Provided material.

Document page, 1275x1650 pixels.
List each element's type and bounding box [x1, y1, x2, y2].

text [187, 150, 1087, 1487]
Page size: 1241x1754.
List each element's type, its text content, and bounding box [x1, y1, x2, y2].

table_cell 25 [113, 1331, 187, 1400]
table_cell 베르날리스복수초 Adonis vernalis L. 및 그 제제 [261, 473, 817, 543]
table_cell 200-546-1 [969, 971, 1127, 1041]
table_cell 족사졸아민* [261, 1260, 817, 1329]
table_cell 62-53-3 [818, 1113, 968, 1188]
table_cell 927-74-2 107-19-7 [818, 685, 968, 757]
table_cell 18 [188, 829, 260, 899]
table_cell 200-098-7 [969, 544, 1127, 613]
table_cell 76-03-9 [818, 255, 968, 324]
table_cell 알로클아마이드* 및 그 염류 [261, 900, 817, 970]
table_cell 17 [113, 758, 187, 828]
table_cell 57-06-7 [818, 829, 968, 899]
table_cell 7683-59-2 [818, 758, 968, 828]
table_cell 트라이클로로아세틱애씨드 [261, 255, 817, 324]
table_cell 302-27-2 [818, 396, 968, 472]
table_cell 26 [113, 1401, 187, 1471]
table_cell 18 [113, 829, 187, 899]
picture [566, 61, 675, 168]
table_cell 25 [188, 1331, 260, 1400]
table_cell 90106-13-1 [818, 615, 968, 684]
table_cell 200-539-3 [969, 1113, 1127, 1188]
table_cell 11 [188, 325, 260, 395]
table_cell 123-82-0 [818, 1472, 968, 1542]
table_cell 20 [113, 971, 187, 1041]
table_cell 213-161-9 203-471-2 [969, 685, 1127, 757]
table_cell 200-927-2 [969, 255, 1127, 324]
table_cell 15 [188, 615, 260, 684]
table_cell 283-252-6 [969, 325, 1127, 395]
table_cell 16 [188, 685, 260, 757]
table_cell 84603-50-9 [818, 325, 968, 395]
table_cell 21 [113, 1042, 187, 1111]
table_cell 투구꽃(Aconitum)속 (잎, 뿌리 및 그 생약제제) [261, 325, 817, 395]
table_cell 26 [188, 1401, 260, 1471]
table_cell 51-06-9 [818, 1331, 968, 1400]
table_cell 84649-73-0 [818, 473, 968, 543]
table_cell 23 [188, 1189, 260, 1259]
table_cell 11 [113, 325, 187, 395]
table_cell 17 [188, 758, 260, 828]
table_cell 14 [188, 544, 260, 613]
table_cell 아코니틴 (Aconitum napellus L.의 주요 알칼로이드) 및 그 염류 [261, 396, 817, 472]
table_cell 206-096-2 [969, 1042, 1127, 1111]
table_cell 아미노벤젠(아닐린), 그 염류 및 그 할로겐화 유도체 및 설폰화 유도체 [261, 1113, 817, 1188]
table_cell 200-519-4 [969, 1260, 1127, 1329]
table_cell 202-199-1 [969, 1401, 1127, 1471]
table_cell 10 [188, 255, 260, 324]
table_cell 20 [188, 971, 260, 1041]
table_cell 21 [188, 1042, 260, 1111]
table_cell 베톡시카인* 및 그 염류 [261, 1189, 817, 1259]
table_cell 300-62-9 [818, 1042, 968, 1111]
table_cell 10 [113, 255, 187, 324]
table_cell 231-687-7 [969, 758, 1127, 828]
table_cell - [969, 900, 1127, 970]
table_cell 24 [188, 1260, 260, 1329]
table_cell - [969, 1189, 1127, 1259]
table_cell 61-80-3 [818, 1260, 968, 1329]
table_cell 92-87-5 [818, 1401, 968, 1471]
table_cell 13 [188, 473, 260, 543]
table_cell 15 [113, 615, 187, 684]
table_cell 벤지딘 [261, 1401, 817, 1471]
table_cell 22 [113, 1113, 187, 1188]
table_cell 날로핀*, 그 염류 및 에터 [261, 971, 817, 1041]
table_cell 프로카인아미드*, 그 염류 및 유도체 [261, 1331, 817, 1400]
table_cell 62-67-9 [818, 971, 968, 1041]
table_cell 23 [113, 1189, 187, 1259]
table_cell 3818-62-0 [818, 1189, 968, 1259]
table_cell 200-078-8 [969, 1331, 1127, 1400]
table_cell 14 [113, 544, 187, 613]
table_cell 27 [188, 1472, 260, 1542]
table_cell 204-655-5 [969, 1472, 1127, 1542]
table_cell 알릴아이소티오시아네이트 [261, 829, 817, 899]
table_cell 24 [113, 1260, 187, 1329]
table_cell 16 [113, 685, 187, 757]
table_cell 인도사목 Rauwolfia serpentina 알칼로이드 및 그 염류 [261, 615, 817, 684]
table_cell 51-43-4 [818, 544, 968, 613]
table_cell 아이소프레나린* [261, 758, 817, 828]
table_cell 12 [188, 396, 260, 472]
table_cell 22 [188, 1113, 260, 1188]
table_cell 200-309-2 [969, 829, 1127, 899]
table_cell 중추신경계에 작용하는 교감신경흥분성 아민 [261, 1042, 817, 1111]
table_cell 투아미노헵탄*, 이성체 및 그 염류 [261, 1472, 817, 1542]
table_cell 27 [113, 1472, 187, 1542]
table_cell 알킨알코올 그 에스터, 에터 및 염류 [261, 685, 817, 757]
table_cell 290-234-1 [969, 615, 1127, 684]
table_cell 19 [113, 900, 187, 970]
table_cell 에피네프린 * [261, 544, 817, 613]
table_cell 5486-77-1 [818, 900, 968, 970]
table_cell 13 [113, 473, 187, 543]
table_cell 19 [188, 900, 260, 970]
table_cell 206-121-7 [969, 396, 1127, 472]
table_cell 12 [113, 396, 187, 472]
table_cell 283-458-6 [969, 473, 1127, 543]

What you are asked to do.
Going through the records above line by line, count those that hold the word "bounding", and answer with the number only.

Written reply.
2